Postby Clutch » Tue Sep 17, 2013 9:15 am

Why it's important to Torque your wheels...


If you're new to the Open Track/HPDE experience, you've probably noticed that practically everyone has a torque wrench sitting in their gear.

Why is that? Well it's a SAFETY issue! Stress failures happen. There's a reason this is a requirement for your tech inspection... It's a common failure that is more than likely going to happen during a turn. You're putting a lot of stress on your wheels and suspension during a track session. All of the forces involved in cornering are pushing and pulling your wheels against the hubs and it's mounting hardware. The most common point of failure is at the wheel stud.

Wheel studs take a lot of abuse, and not just the abuse you're dishing out on the track. Odds are your favorite shop is not breaking out the torque wrench to check your lug nuts. Most of them rely on the air tools to snug everything down to get you out the door quickly. When they do that, they may be unknowingly stressing out the wheel stud by over-torquing it. Over torque will stretch the stud, causing weak points that are likely to fail. By torquing the wheels before your sessions, you are checking that the studs are still in one piece and can handle the load.

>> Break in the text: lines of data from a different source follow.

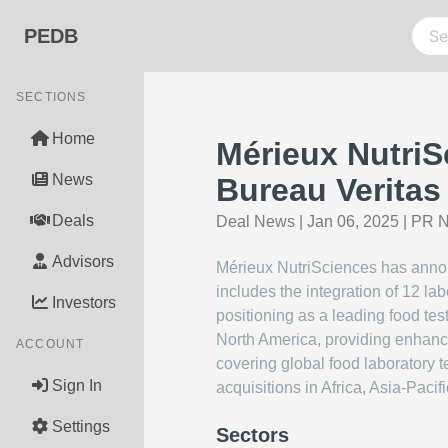
PEDB
SECTIONS
Home
Mérieux NutriS
News
Bureau Veritas
Deals
Deal News
|
Jan 06, 2025
|
PR N
Advisors
Mérieux NutriSciences has announ
includes the integration of 12 la
Investors
positioning as a leading food tes
North America, providing enhanced
ACCOUNT
covering global food laboratory 
Sign In
acquisitions in Africa, Asia-Pacif
Settings
Sectors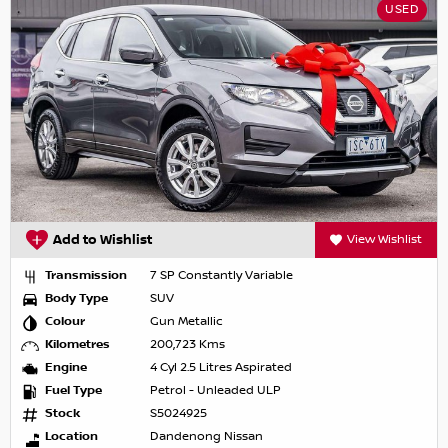
USED
Add to Wishlist
View Wishlist
Transmission
7 SP Constantly Variable
Body Type
SUV
Colour
Gun Metallic
Kilometres
200,723 Kms
Engine
4 Cyl 2.5 Litres Aspirated
Fuel Type
Petrol - Unleaded ULP
Stock
S5024925
Location
Dandenong Nissan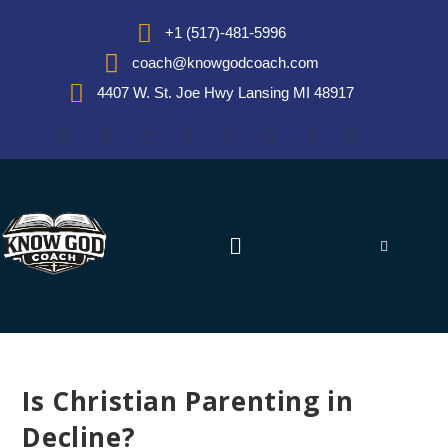
+1 (517)-481-5996
coach@knowgodcoach.com
4407 W. St. Joe Hwy Lansing MI 48917
Is Christian Parenting in
Decline?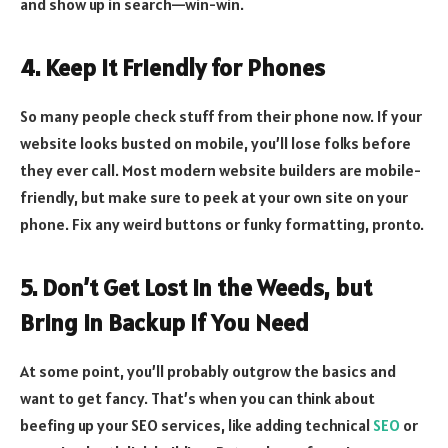
and show up in search—win-win.
4. Keep It Friendly for Phones
So many people check stuff from their phone now. If your
website looks busted on mobile, you’ll lose folks before
they ever call. Most modern website builders are mobile-
friendly, but make sure to peek at your own site on your
phone. Fix any weird buttons or funky formatting, pronto.
5. Don’t Get Lost in the Weeds, but
Bring in Backup If You Need
At some point, you’ll probably outgrow the basics and
want to get fancy. That’s when you can think about
beefing up your SEO services, like adding technical
SEO
or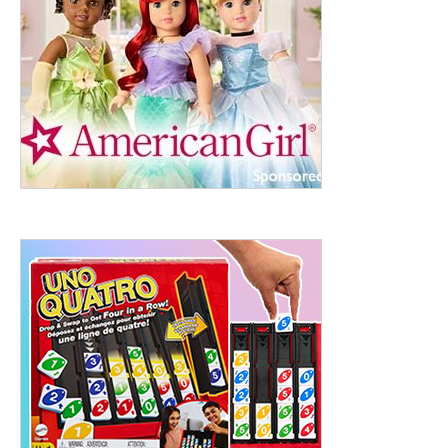
ht to 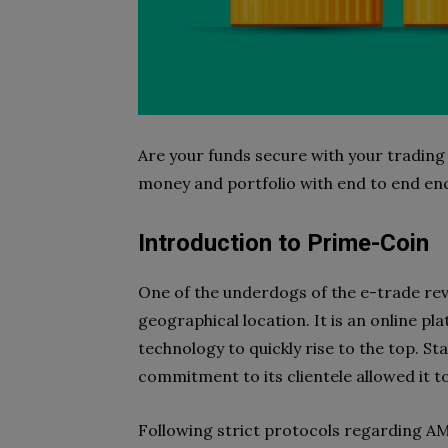
Are your funds secure with your trading
money and portfolio with end to end en
Introduction to Prime-Coin
One of the underdogs of the e-trade rev
geographical location. It is an online pla
technology to quickly rise to the top. St
commitment to its clientele allowed it t
Following strict protocols regarding A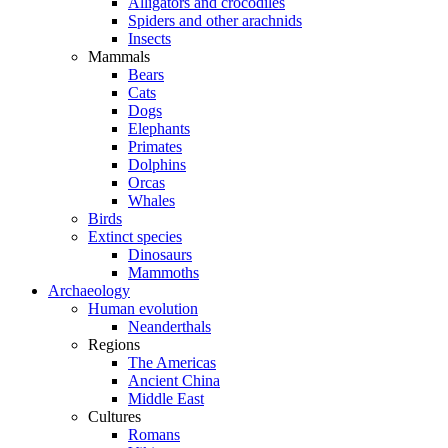
Alligators and crocodiles
Spiders and other arachnids
Insects
Mammals
Bears
Cats
Dogs
Elephants
Primates
Dolphins
Orcas
Whales
Birds
Extinct species
Dinosaurs
Mammoths
Archaeology
Human evolution
Neanderthals
Regions
The Americas
Ancient China
Middle East
Cultures
Romans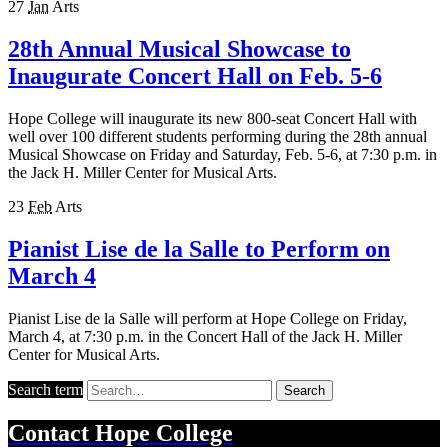
27
Jan
Arts
28th Annual Musical Showcase to
Inaugurate Concert Hall on Feb. 5-6
Hope College will inaugurate its new 800-seat Concert Hall with
well over 100 different students performing during the 28th annual
Musical Showcase on Friday and Saturday, Feb. 5-6, at 7:30 p.m. in
the Jack H. Miller Center for Musical Arts.
23
Feb
Arts
Pianist Lise de la Salle to Perform on
March 4
Pianist Lise de la Salle will perform at Hope College on Friday,
March 4, at 7:30 p.m. in the Concert Hall of the Jack H. Miller
Center for Musical Arts.
Search term
Search
Contact
Hope College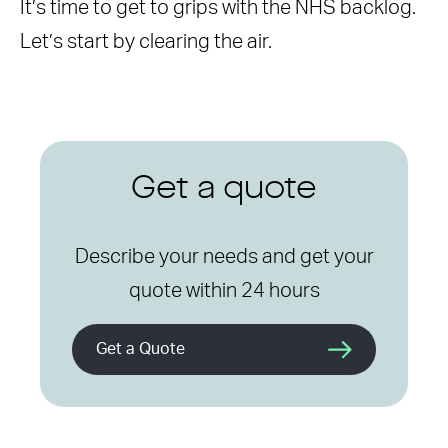
It’s time to get to grips with the NHS backlog.
Let’s start by clearing the air.
Get a quote
Describe your needs and get your
quote within 24 hours
Get a Quote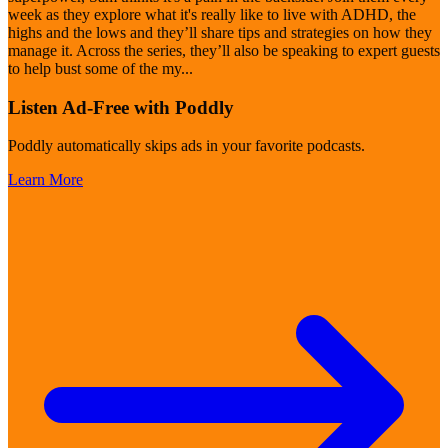
week as they explore what it's really like to live with ADHD, the
highs and the lows and they’ll share tips and strategies on how they
manage it. Across the series, they’ll also be speaking to expert guests
to help bust some of the my
...
Listen Ad-Free with Poddly
Poddly automatically skips ads in your favorite podcasts.
Learn More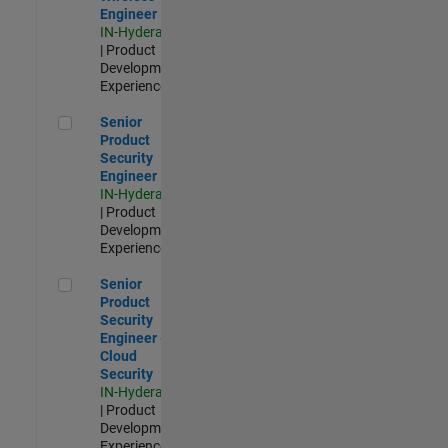
Engineer
IN-Hyderabad
| Product
Development |
Experienced
Senior Product Security Engineer
Senior
Product
Security
Engineer
IN-Hyderabad
| Product
Development |
Experienced
Senior Product Security Engineer - Cloud Security
Senior
Product
Security
Engineer -
Cloud
Security
IN-Hyderabad
| Product
Development |
Experienced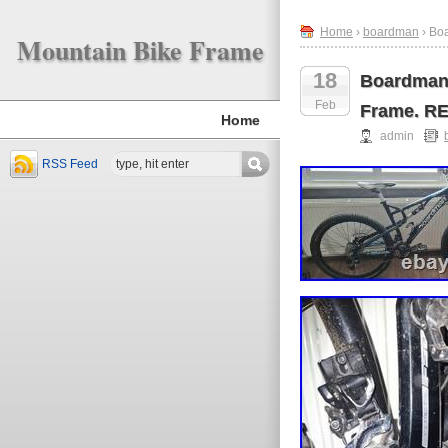
Home
›
boardman
› Bo
Mountain Bike Frame
18
Boardman 
Feb
Frame. R
Home
admin
RSS Feed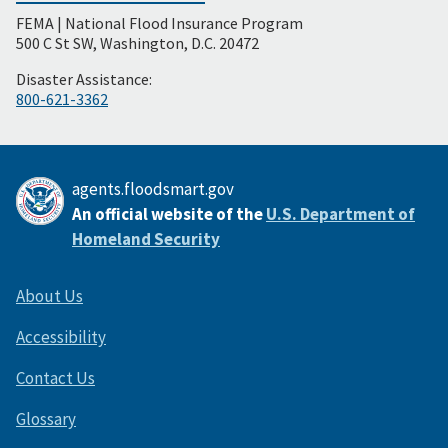
FEMA | National Flood Insurance Program
Footer
500 C St SW, Washington, D.C. 20472
Disaster Assistance:
800-621-3362
agents.floodsmart.gov
An official website of the
U.S. Department of
Homeland Security
About Us
Accessibility
Contact Us
Glossary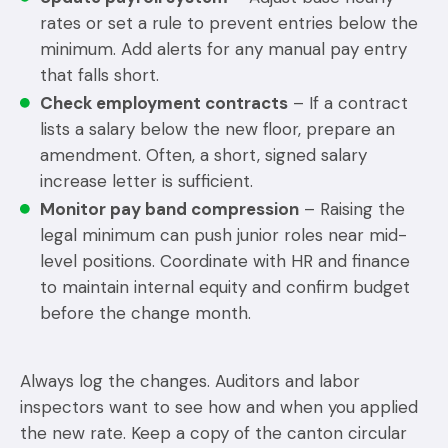
rates or set a rule to prevent entries below the
minimum. Add alerts for any manual pay entry
that falls short.
Check employment contracts
– If a contract
lists a salary below the new floor, prepare an
amendment. Often, a short, signed salary
increase letter is sufficient.
Monitor pay band compression
– Raising the
legal minimum can push junior roles near mid-
level positions. Coordinate with HR and finance
to maintain internal equity and confirm budget
before the change month.
Always log the changes. Auditors and labor
inspectors want to see how and when you applied
the new rate. Keep a copy of the canton circular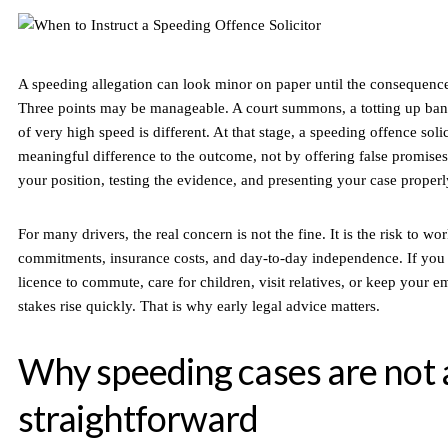
A speeding allegation can look minor on paper until the consequenc
Three points may be manageable. A court summons, a totting up ban,
of very high speed is different. At that stage, a speeding offence sol
meaningful difference to the outcome, not by offering false promises
your position, testing the evidence, and presenting your case properl
For many drivers, the real concern is not the fine. It is the risk to wo
commitments, insurance costs, and day-to-day independence. If you 
licence to commute, care for children, visit relatives, or keep your 
stakes rise quickly. That is why early legal advice matters.
Why speeding cases are not 
straightforward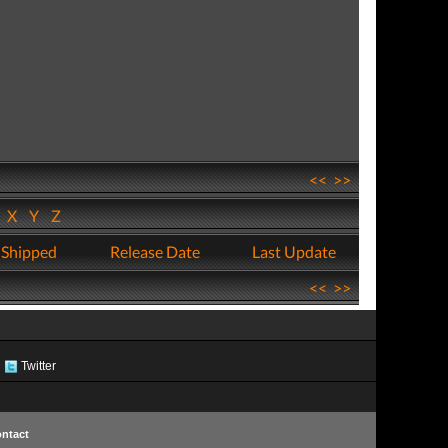
<<
>>
W
X
Y
Z
 Shipped
Release Date
Last Update
<<
>>
Twitter
ntact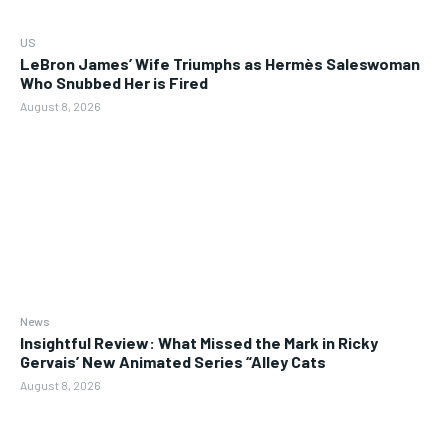
US
LeBron James’ Wife Triumphs as Hermès Saleswoman
Who Snubbed Her is Fired
August 8, 2026
News
Insightful Review: What Missed the Mark in Ricky
Gervais’ New Animated Series “Alley Cats
August 8, 2026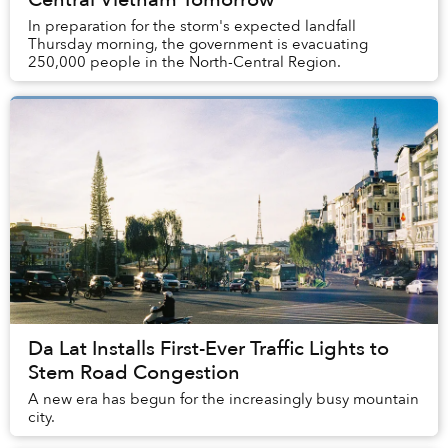
In preparation for the storm's expected landfall
Thursday morning, the government is evacuating
250,000 people in the North-Central Region.
Da Lat Installs First-Ever Traffic Lights to
Stem Road Congestion
A new era has begun for the increasingly busy mountain
city.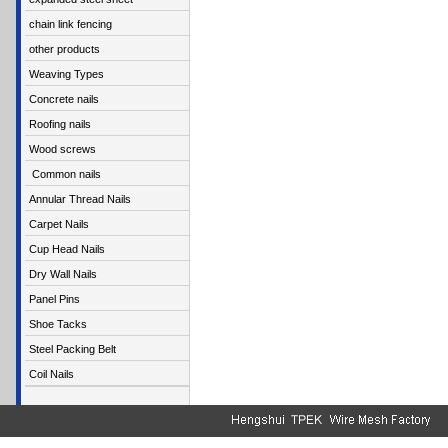
chain link fencing
other products
Weaving Types
Concrete nails
Roofing nails
Wood screws
Common nails
Annular Thread Nails
Carpet Nails
Cup Head Nails
Dry Wall Nails
Panel Pins
Shoe Tacks
Steel Packing Belt
Coil Nails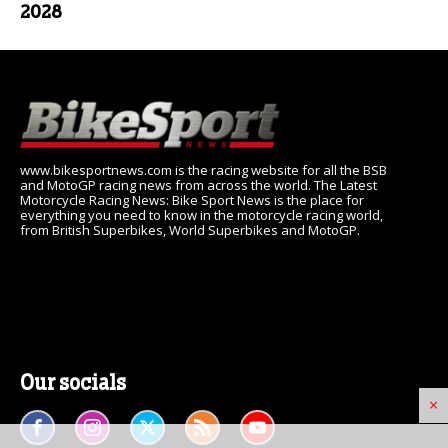
2028
www.bikesportnews.com is the racing website for all the BSB
and MotoGP racing news from across the world. The Latest
Motorcycle Racing News: Bike Sport News is the place for
everything you need to know in the motorcycle racing world,
from British Superbikes, World Superbikes and MotoGP.
Our socials
×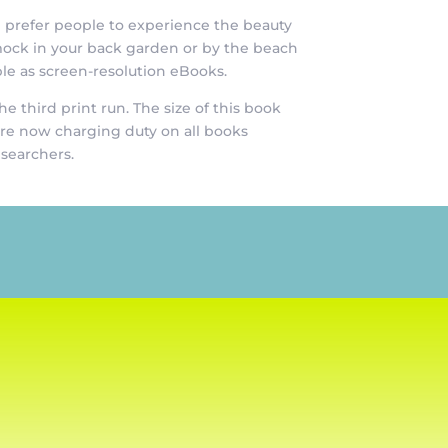
e prefer people to experience the beauty
mock in your back garden or by the beach
le as screen-resolution eBooks.
 third print run. The size of this book
 are now charging duty on all books
esearchers.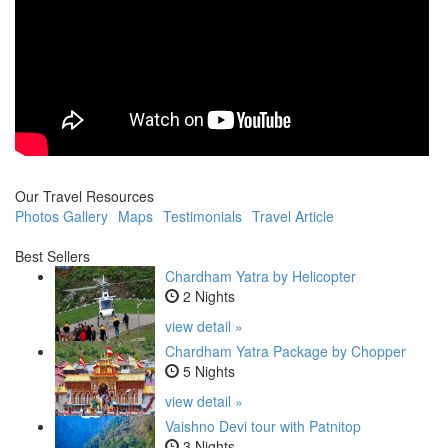
Our Travel Resources
Photos Gallery
Maps
Testimonials
Travel Article
Best Sellers
Chardham Yatra by Helicopter
2 Nights
view detail »
Chardham Yatra Package by Chopper
5 Nights
view detail »
Vaishno Devi tour with Patnitop
3 Nights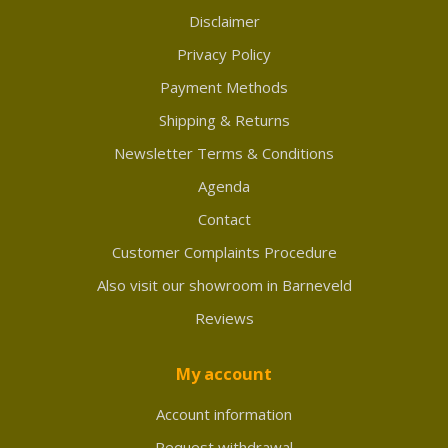
Disclaimer
Privacy Policy
Payment Methods
Shipping & Returns
Newsletter Terms & Conditions
Agenda
Contact
Customer Complaints Procedure
Also visit our showroom in Barneveld
Reviews
My account
Account information
Request withdrawal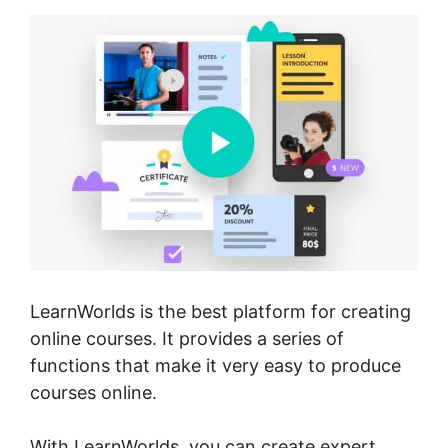
LearnWorlds is the best platform for creating
online courses. It provides a series of
functions that make it very easy to produce
courses online.
With LearnWorlds, you can create expert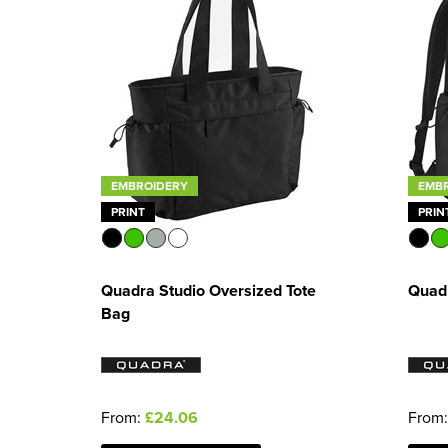
EMBROIDERY
EMB
PRINT
PRIN
Quadra Studio Oversized Tote
Quad
Bag
From:
£24.06
From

NEVER torque a hot wheel! The torque settings you have are for ambient temperature. Torquing a hot wheel will result in over-torque, which will eventually cause a failure! I torque mine in the morning, and check it after each of the worker breaks.

The first thing you need to do is find out what your lug nuts are supposed to be torqued to. This is normally shown in ft-lbs. My car requires 100ft-lbs to give you a general idea. You can typically find this in your owners manual, or if you've misplaced it, a quick check online will reveal the specs for your car.

The next thing you need is a torque wrench. Your favorite parts store will have some basic options to fit your needs. Try to stick to a wrench that has your lug nut torque value somewhere in the middle of it's range. Using a wrench that is near it's limits will work, but is not as accurate. Cost... somewhere between $40 and $100.00 should get the job done. Pick up an extension and a deep well socket that fits your lugs while you're at it. If you can't afford one, or aren't sure what to buy, ask me or your fellow participants. Most will happily loan you the wrench if you need it.